(WHAT YOU SHOULD DO) In one to three sentences, explain why the research in the passage below introduces the concept of visual flux.

(PASSAGE)
This research introduces the concept of visual flux to describe the process from controlled visual stimulation of mobile devices to brain recognition of information and explores the interaction between users and different screen sizes of portable devices. The communication of the information stream utilizes the device display to create visual stimulations on the retinas of the user’s eyes, and the flow from different screen sizes and by various device orientations leads to the representation of this approach in the form of visual flux. User feedback is then provided to the devices after the information of visual flux undergoes the perception process of the human brain. This research analyzes the data of user feedback and visual flux and explores the user interaction between receiving and conveying information across different sizes of portable devices. On mobile devices, visual flux (\( J_{v} \)) could be defined as the amount (\( n \)) of effective information (\( q \)) passing through the area of the user’s field of view (\( A \)) (Eq. 1):

$$ J_{v} = n\frac{q}{A} $$
(1)

(EXTRACTED ENTRIES)
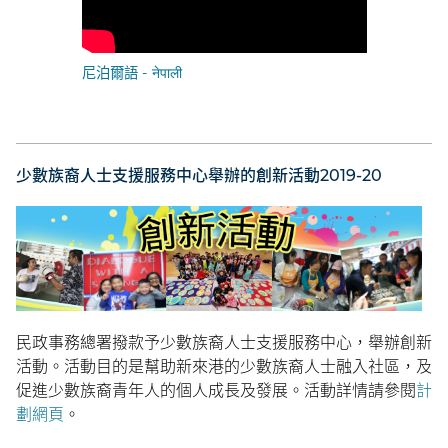
尼泊爾語 - नेपाली
少數族裔人士支援服務中心舉辦的創新活動2019-20
民政事務總署撥款予少數族裔人士支援服務中心，舉辦創新
活動。活動目的是幫助新來港的少數族裔人士融入社區，及
促進少數族裔青年人的個人成長及發展。活動詳情請參閱
計
劃網頁
。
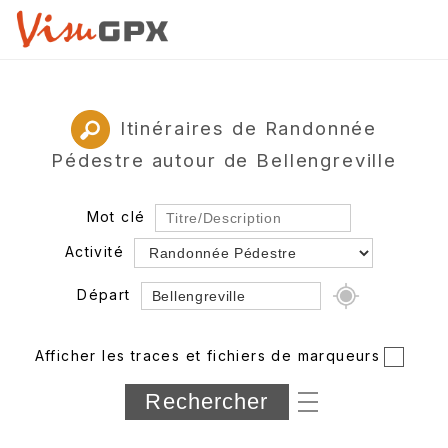
Itinéraires de Randonnée
Pédestre autour de Bellengreville
Mot clé
Activité
Départ
Rayon
Afficher les traces et fichiers de marqueurs
Département
Longueur min/max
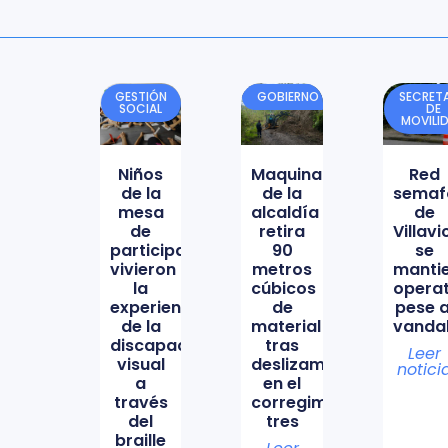
GESTIÓN
GOBIERNO
SECRETA
SOCIAL
DE
MOVILI
Niños
Maquinaria
Red
de la
de la
semaf
mesa
alcaldía
de
de
retira
Villav
participación
90
se
vivieron
metros
manti
la
cúbicos
opera
experiencia
de
pese a
de la
material
vanda
discapacidad
tras
Leer
visual
deslizamiento
notici
a
en el
través
corregimiento
del
tres
braille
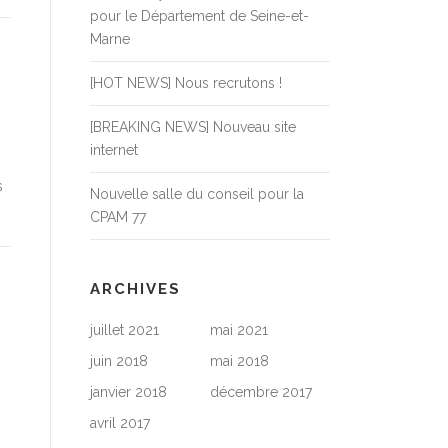
pour le Département de Seine-et-
Marne
[HOT NEWS] Nous recrutons !
[BREAKING NEWS] Nouveau site
internet
s
Nouvelle salle du conseil pour la
CPAM 77
ARCHIVES
juillet 2021
mai 2021
juin 2018
mai 2018
janvier 2018
décembre 2017
avril 2017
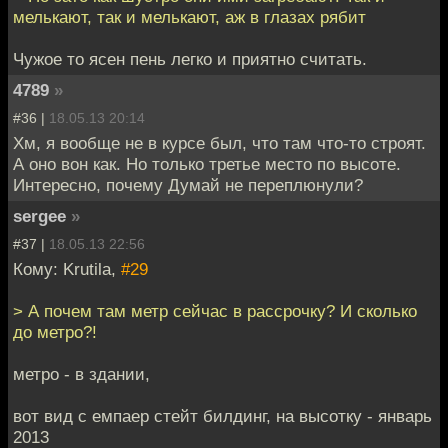
мелькают, так и мелькают, аж в глазах рябит
Чужое то ясен пень легко и приятно считать.
4789
»
#36 |
18.05.13 20:14
Хм, я вообще не в курсе был, что там что-то строят.
А оно вон как. Но только третье место по высоте.
Интересно, почему Думай не переплюнули?
sergee
»
#37 |
18.05.13 22:56
Кому: Krutila,
#29
> А почем там метр сейчас в рассрочку? И сколько
до метро?!
метро - в здании,
вот вид с емпаер стейт билдинг, на высотку - январь
2013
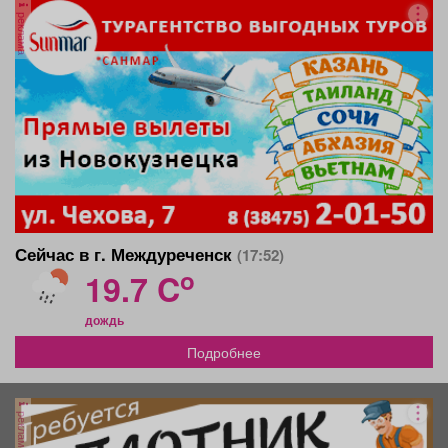
реклама
Сейчас в г. Междуреченск
(17:52)
o
19.7 C
дождь
Подробнее
реклама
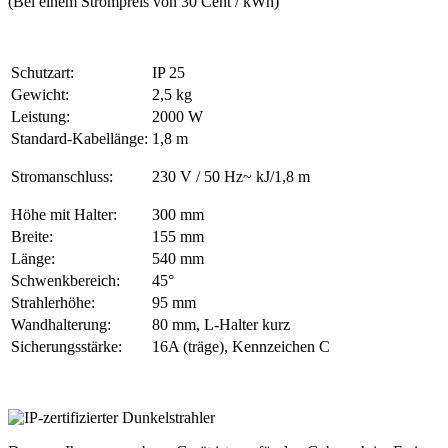
(Bei einem Strompreis von 30 Cent / kWh)
Schutzart:
IP 25
Gewicht:
2,5 kg
Leistung:
2000 W
Standard-Kabellänge:
1,8 m
Stromanschluss:
230 V / 50 Hz~ kJ/1,8 m
Höhe mit Halter:
300 mm
Breite:
155 mm
Länge:
540 mm
Schwenkbereich:
45°
Strahlerhöhe:
95 mm
Wandhalterung:
80 mm, L-Halter kurz
Sicherungsstärke:
16A (träge), Kennzeichen C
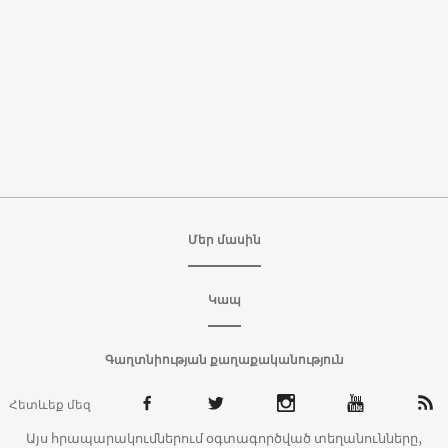
Մեր մասին
Կապ
Գաղտնիության քաղաքականություն
Հետևեք մեզ
Այս հրապարակումներում օգտագործված տեղանունները,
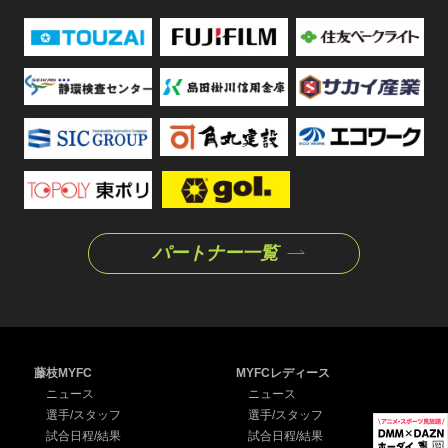
パートナー一覧
藤枝MYFC
MYFCレディース
ニュース
ニュース
選手/スタッフ
選手/スタッフ
試合日程/結果
試合日程/結果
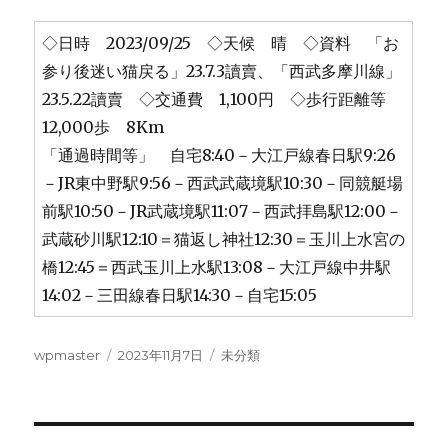
◇日時 2023/09/25 ◇天候 晴 ◇資料 「お
参り後迷い猫戻る」23.7.3讀賣、「西武多摩川線」
23.5.22讀賣 ◇交通費 1,100円 ◇歩行距離等
12,000歩 8Km
「通過時間等」 自宅8:40－大江戸線春日駅9:26
－JR東中野駅9:56－西武武蔵境駅10:30－同競艇場
前駅10:50－JR武蔵境駅11:07－西武拝島駅12:00－
武蔵砂川駅12:10＝猫返し神社12:30＝玉川上水宮の
橋12:45＝西武玉川上水駅13:08－大江戸線中井駅
14:02－三田線春日駅14:30－自宅15:05
投
投
カ
wpmaster
2023年11月7日
未分類
稿
稿
テ
者
日:
ゴ
リ
ー
投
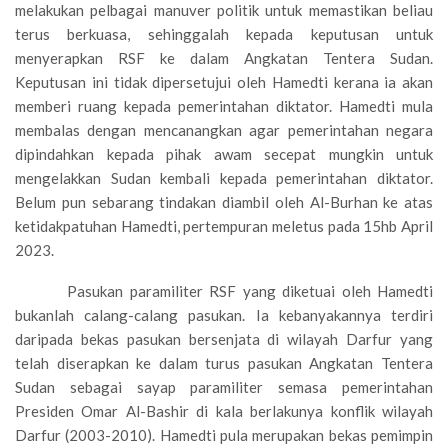
melakukan pelbagai manuver politik untuk memastikan beliau
terus berkuasa, sehinggalah kepada keputusan untuk
menyerapkan RSF ke dalam Angkatan Tentera Sudan.
Keputusan ini tidak dipersetujui oleh Hamedti kerana ia akan
memberi ruang kepada pemerintahan diktator. Hamedti mula
membalas dengan mencanangkan agar pemerintahan negara
dipindahkan kepada pihak awam secepat mungkin untuk
mengelakkan Sudan kembali kepada pemerintahan diktator.
Belum pun sebarang tindakan diambil oleh Al-Burhan ke atas
ketidakpatuhan Hamedti, pertempuran meletus pada 15hb April
2023.
Pasukan paramiliter RSF yang diketuai oleh Hamedti
bukanlah calang-calang pasukan. Ia kebanyakannya terdiri
daripada bekas pasukan bersenjata di wilayah Darfur yang
telah diserapkan ke dalam turus pasukan Angkatan Tentera
Sudan sebagai sayap paramiliter semasa pemerintahan
Presiden Omar Al-Bashir di kala berlakunya konflik wilayah
Darfur (2003-2010). Hamedti pula merupakan bekas pemimpin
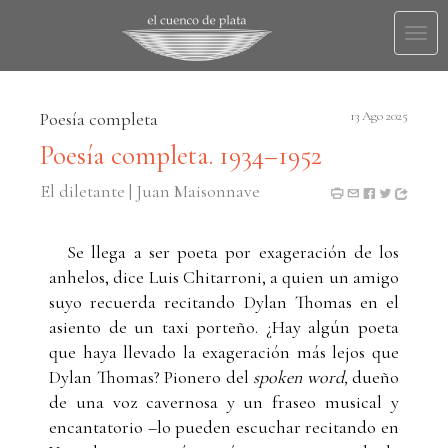
Togg
navi
Poesía completa
13 Ago 2025
Poesía completa. 1934–1952
El diletante | Juan Maisonnave
Se llega a ser poeta por exageración de los
anhelos, dice Luis Chitarroni, a quien un amigo
suyo recuerda recitando Dylan Thomas en el
asiento de un taxi porteño. ¿Hay algún poeta
que haya llevado la exageración más lejos que
Dylan Thomas? Pionero del
spoken word,
dueño
de una voz cavernosa y un fraseo musical y
encantatorio –lo pueden escuchar recitando en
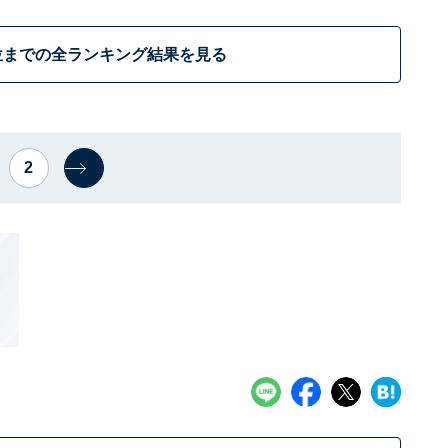
位までの全ランキング結果を見る
2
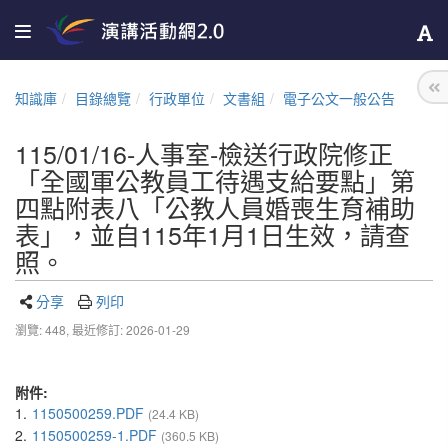
知識庫
目錄總覽
行政單位
文書組
電子公文一般公告
115/01/16-人事室-檢送行政院修正
「全國軍公教員工待遇支給要點」第
四點附表八「公教人員婚喪生育補助
表」，並自115年1月1日生效，請查
照。
分享
列印
瀏覽: 448,
最近修訂: 2026-01-29
附件:
1.
1150500259.PDF
(24.4 KB)
2.
1150500259-1.PDF
(360.5 KB)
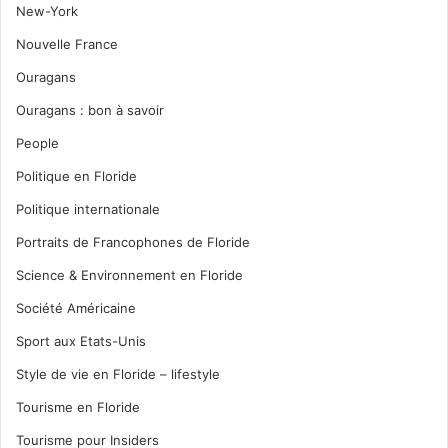
New-York
Nouvelle France
Ouragans
Ouragans : bon à savoir
People
Politique en Floride
Politique internationale
Portraits de Francophones de Floride
Science & Environnement en Floride
Société Américaine
Sport aux Etats-Unis
Style de vie en Floride – lifestyle
Tourisme en Floride
Tourisme pour Insiders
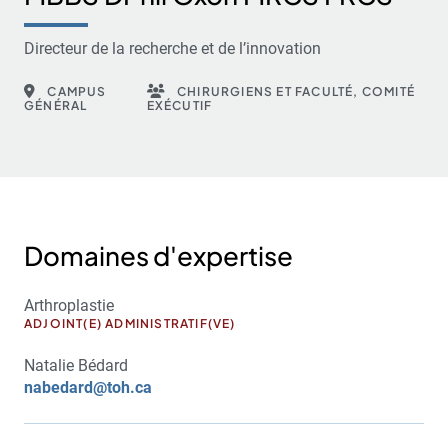
Directeur de la recherche et de l’innovation
CAMPUS
CHIRURGIENS ET FACULTÉ, COMITÉ
GÉNÉRAL
EXÉCUTIF
Domaines d'expertise
Arthroplastie
ADJOINT(E) ADMINISTRATIF(VE)
Natalie Bédard
nabedard@toh.ca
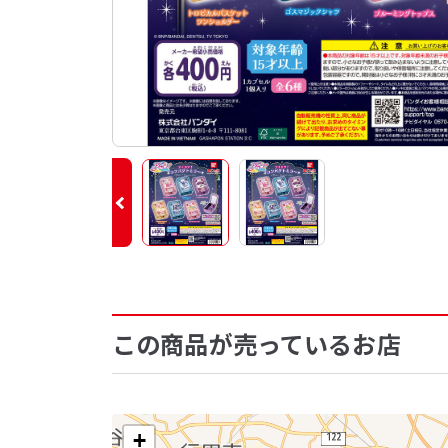
この商品が売っているお店
+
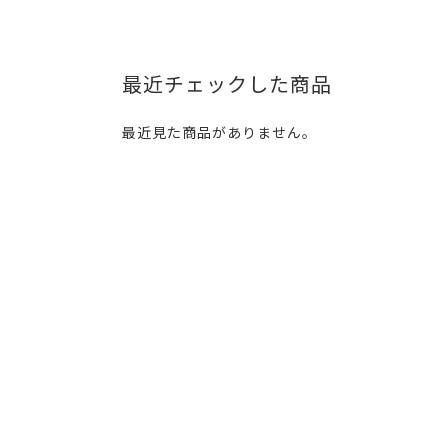
最近チェックした商品
最近見た商品がありません。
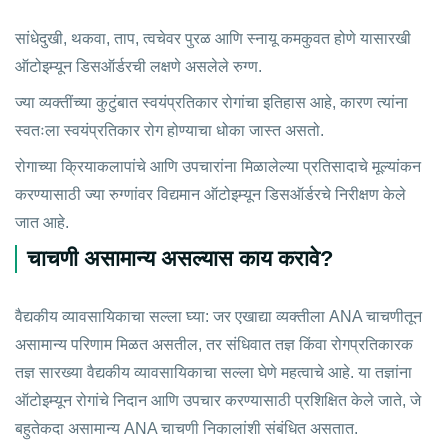
सांधेदुखी, थकवा, ताप, त्वचेवर पुरळ आणि स्नायू कमकुवत होणे यासारखी
ऑटोइम्यून डिसऑर्डरची लक्षणे असलेले रुग्ण.
ज्या व्यक्तींच्या कुटुंबात स्वयंप्रतिकार रोगांचा इतिहास आहे, कारण त्यांना
स्वतःला स्वयंप्रतिकार रोग होण्याचा धोका जास्त असतो.
रोगाच्या क्रियाकलापांचे आणि उपचारांना मिळालेल्या प्रतिसादाचे मूल्यांकन
करण्यासाठी ज्या रुग्णांवर विद्यमान ऑटोइम्यून डिसऑर्डरचे निरीक्षण केले
जात आहे.
चाचणी असामान्य असल्यास काय करावे?
वैद्यकीय व्यावसायिकाचा सल्ला घ्या: जर एखाद्या व्यक्तीला ANA चाचणीतून
असामान्य परिणाम मिळत असतील, तर संधिवात तज्ञ किंवा रोगप्रतिकारक
तज्ञ सारख्या वैद्यकीय व्यावसायिकाचा सल्ला घेणे महत्वाचे आहे. या तज्ञांना
ऑटोइम्यून रोगांचे निदान आणि उपचार करण्यासाठी प्रशिक्षित केले जाते, जे
बहुतेकदा असामान्य ANA चाचणी निकालांशी संबंधित असतात.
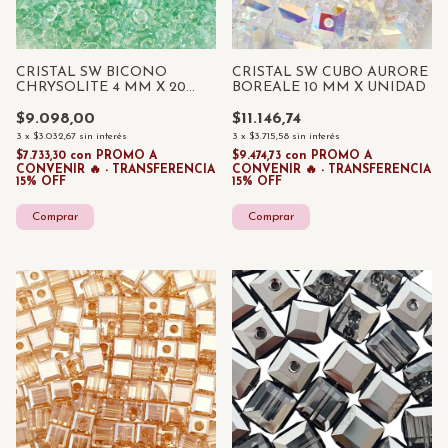
CRISTAL SW BICONO
CRISTAL SW CUBO AURORE
CHRYSOLITE 4 MM X 20
BOREALE 10 MM X UNIDAD
UNIDADES
$9.098,00
$11.146,74
3
x
$3.032,67
sin interés
3
x
$3.715,58
sin interés
$7.733,30
con
PROMO A
$9.474,73
con
PROMO A
CONVENIR 🔥 - TRANSFERENCIA
CONVENIR 🔥 - TRANSFERENCIA
15% OFF
15% OFF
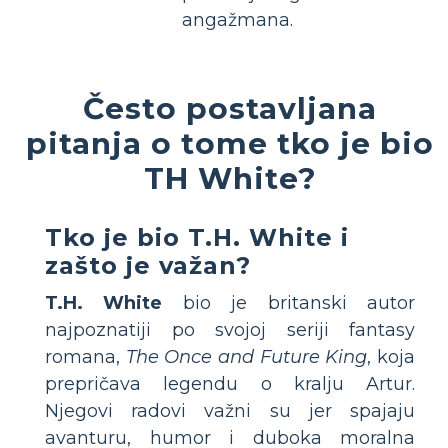
angažmana.
Često postavljana
pitanja o tome tko je bio
TH White?
Tko je bio T.H. White i
zašto je važan?
T.H. White
bio je britanski autor
najpoznatiji po svojoj seriji fantasy
romana,
The Once and Future King
, koja
prepričava legendu o kralju Artur.
Njegovi radovi važni su jer spajaju
avanturu, humor i duboka moralna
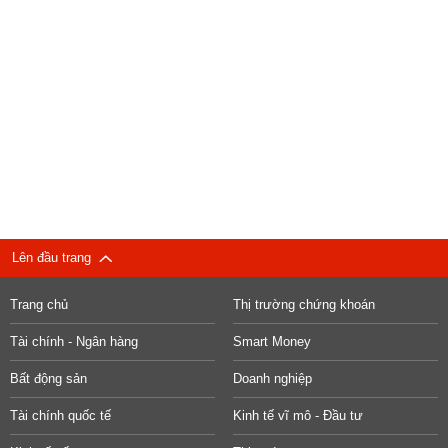
Lên đầu trang
Trang chủ
Thị trường chứng khoán
Tài chính - Ngân hàng
Smart Money
Bất động sản
Doanh nghiệp
Tài chính quốc tế
Kinh tế vĩ mô - Đầu tư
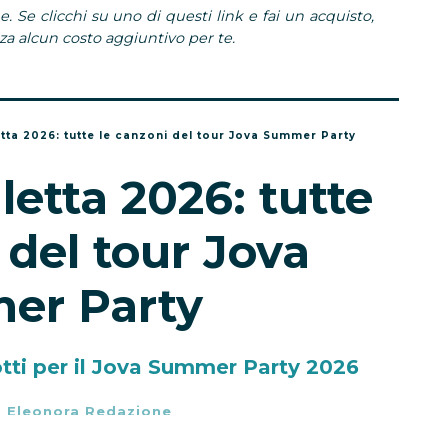
e. Se clicchi su uno di questi link e fai un acquisto,
 alcun costo aggiuntivo per te.
etta 2026: tutte le canzoni del tour Jova Summer Party
letta 2026: tutte
 del tour Jova
er Party
otti per il Jova Summer Party 2026
-
Eleonora Redazione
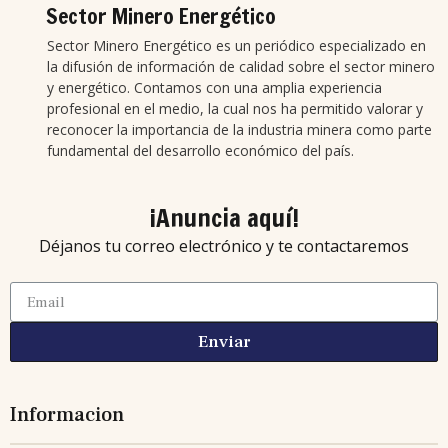
Sector Minero Energético
Sector Minero Energético es un periódico especializado en
la difusión de información de calidad sobre el sector minero
y energético. Contamos con una amplia experiencia
profesional en el medio, la cual nos ha permitido valorar y
reconocer la importancia de la industria minera como parte
fundamental del desarrollo económico del país.
¡Anuncia aquí!
Déjanos tu correo electrónico y te contactaremos
Enviar
Informacion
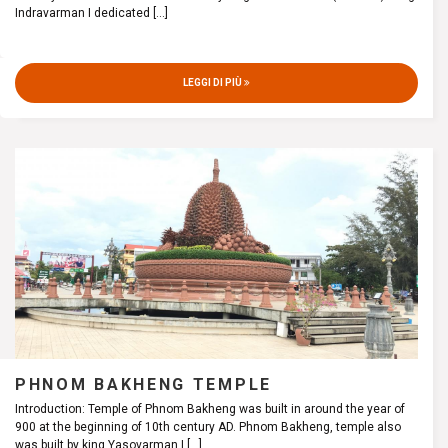
Indravarman I dedicated
[...]
LEGGI DI PIÙ
PHNOM BAKHENG TEMPLE
Introduction: Temple of Phnom Bakheng was built in around the year of
900 at the beginning of 10th century AD. Phnom Bakheng, temple also
was built by king Yasovarman I
[...]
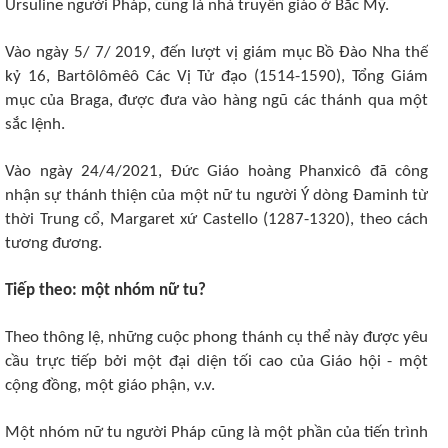
Ursuline người Pháp, cũng là nhà truyền giáo ở Bắc Mỹ.
Vào ngày 5/ 7/ 2019, đến lượt vị giám mục Bồ Đào Nha thế
kỷ 16, Bartôlômêô Các Vị Tử đạo (1514-1590), Tổng Giám
mục của Braga, được đưa vào hàng ngũ các thánh qua một
sắc lệnh.
Vào ngày 24/4/2021, Đức Giáo hoàng Phanxicô đã công
nhận sự thánh thiện của một nữ tu người Ý dòng Đaminh từ
thời Trung cổ, Margaret xứ Castello (1287-1320), theo cách
tương đương.
Tiếp theo: một nhóm nữ tu?
Theo thông lệ, những cuộc phong thánh cụ thể này được yêu
cầu trực tiếp bởi một đại diện tối cao của Giáo hội - một
cộng đồng, một giáo phận, v.v.
Một nhóm nữ tu người Pháp cũng là một phần của tiến trình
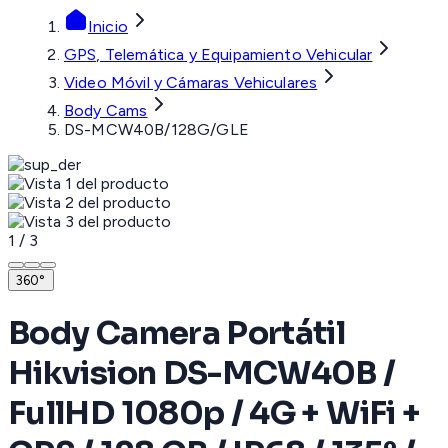
Inicio
GPS, Telemática y Equipamiento Vehicular
Video Móvil y Cámaras Vehiculares
Body Cams
DS-MCW40B/128G/GLE
1
/
3
360°
Body Camera Portátil
Hikvision DS-MCW40B /
FullHD 1080p / 4G + WiFi +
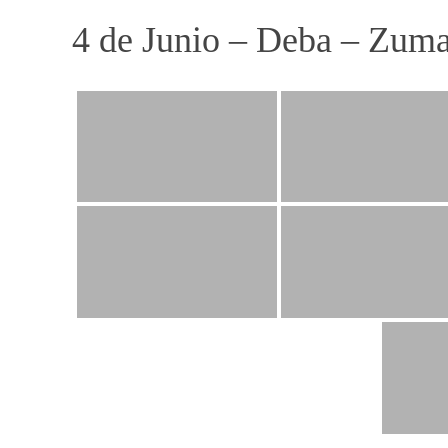
4 de Junio – Deba – Zuma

(RESPONSE TO THE EXERCISE) The research introduces visual flux to describe the process that runs from controlled visual stimulation by mobile devices to the brain's recognition of information. The flow of information from different screen sizes and device orientations is represented in the form of visual flux.